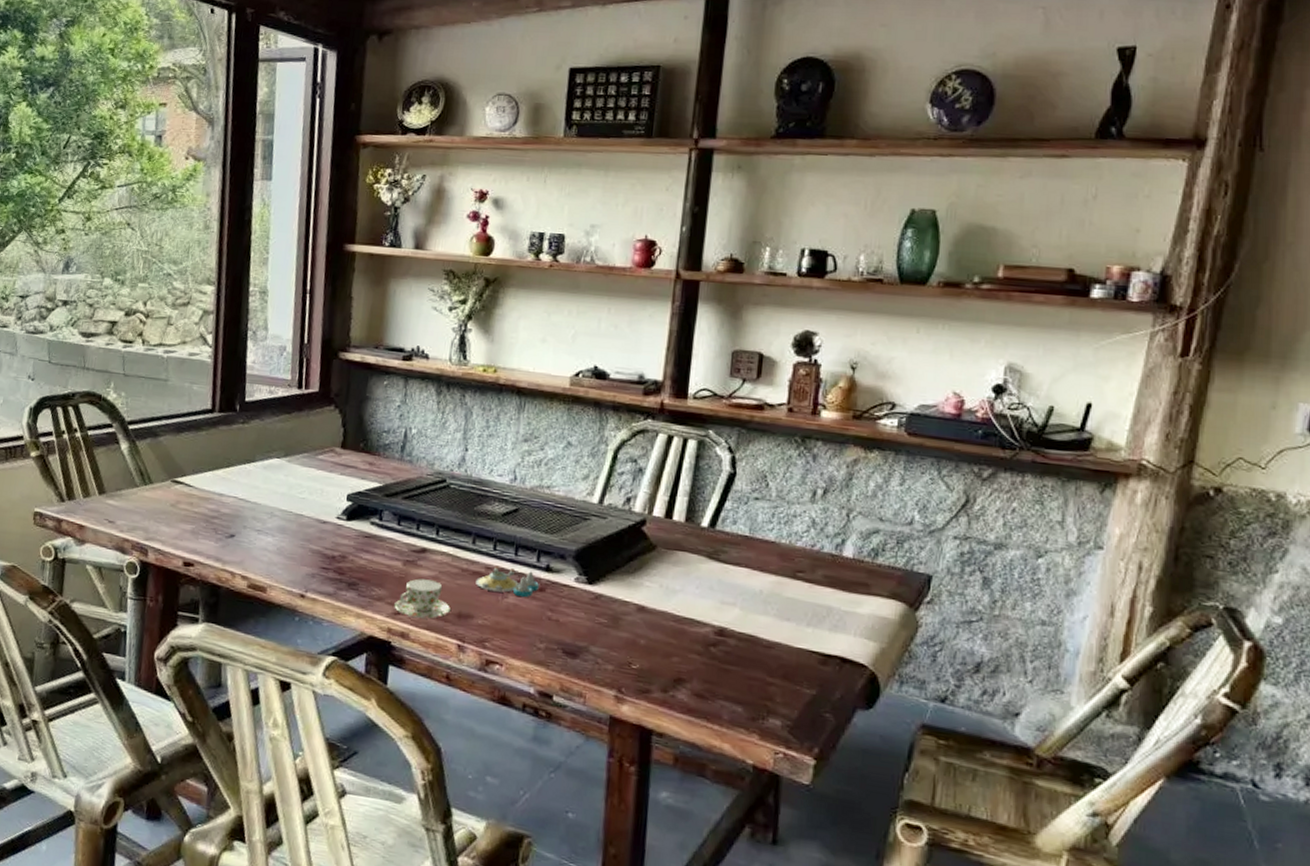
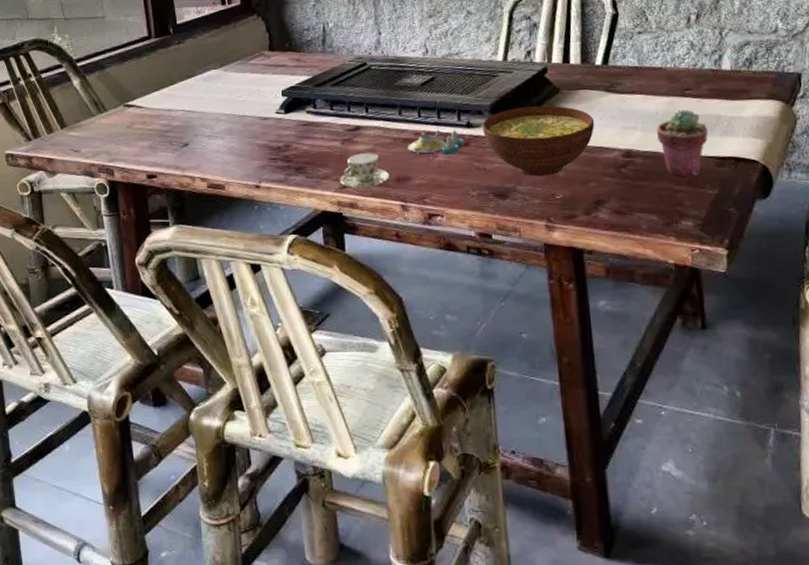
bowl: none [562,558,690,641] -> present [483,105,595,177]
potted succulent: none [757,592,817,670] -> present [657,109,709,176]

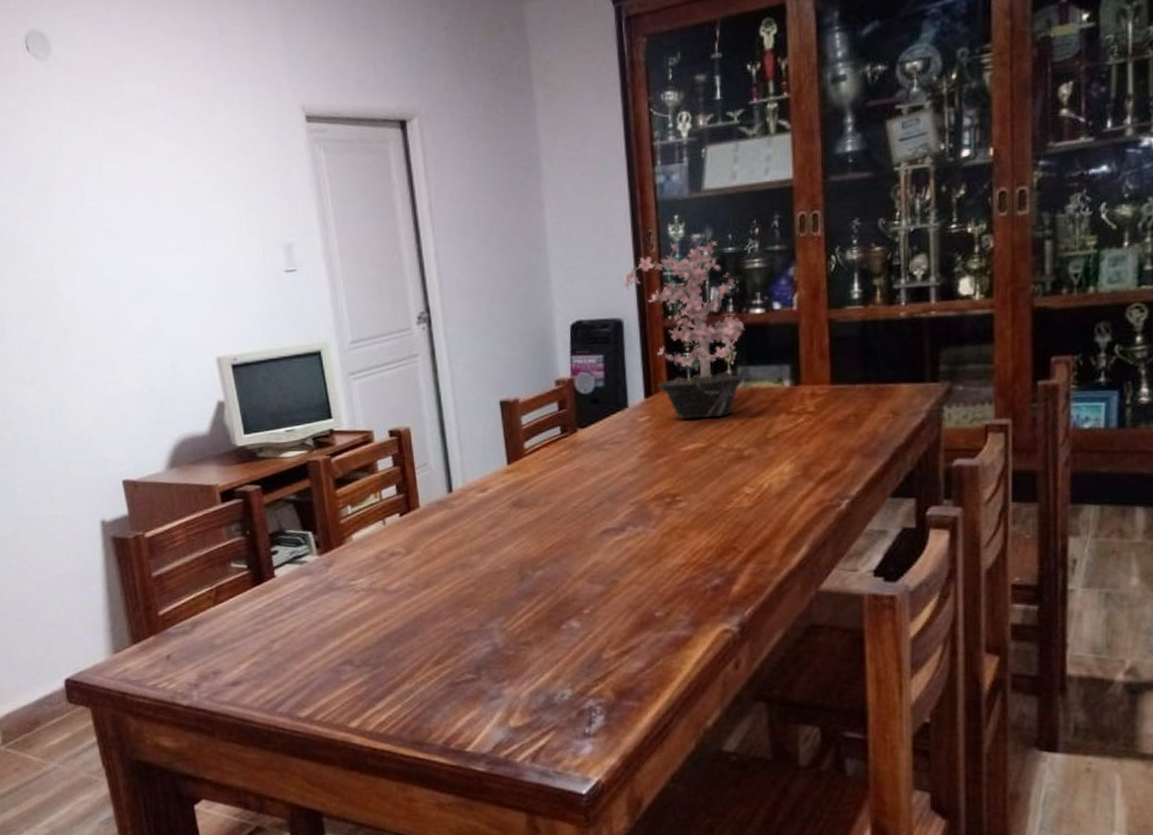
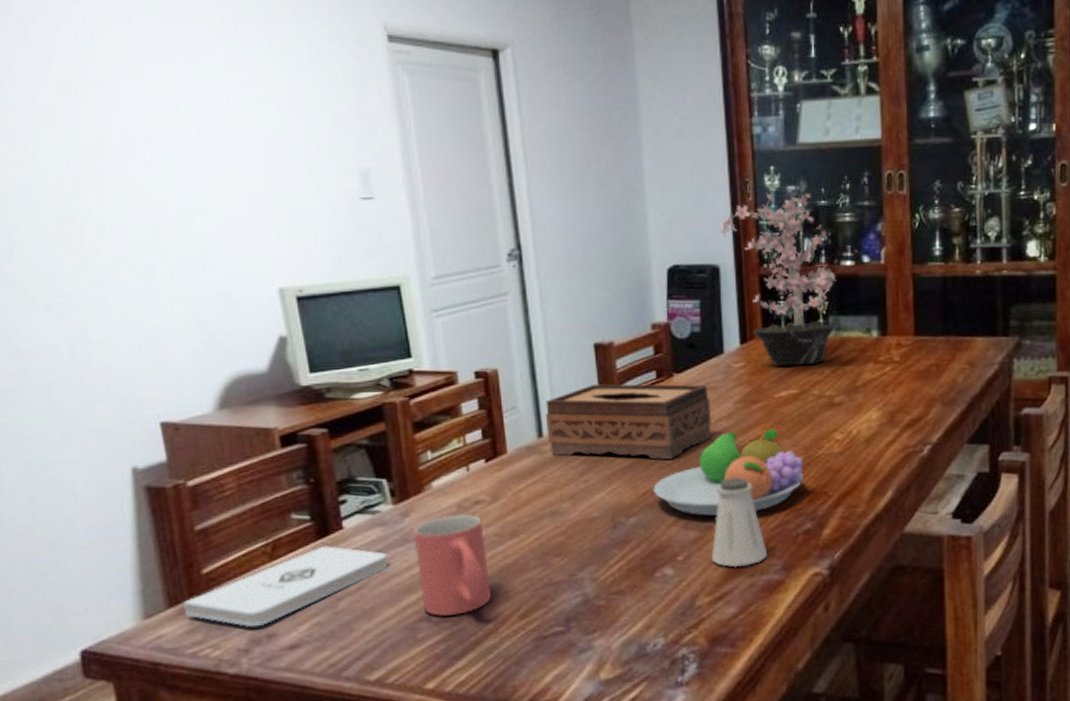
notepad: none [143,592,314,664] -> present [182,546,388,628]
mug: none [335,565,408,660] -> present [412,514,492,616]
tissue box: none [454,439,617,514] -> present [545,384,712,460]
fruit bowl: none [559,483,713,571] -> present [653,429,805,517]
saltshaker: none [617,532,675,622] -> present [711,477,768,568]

--------------------

Filter the data for the string "bowl". Copy each matching line.

bowl: none [562,558,690,641] -> present [483,105,595,177]
fruit bowl: none [559,483,713,571] -> present [653,429,805,517]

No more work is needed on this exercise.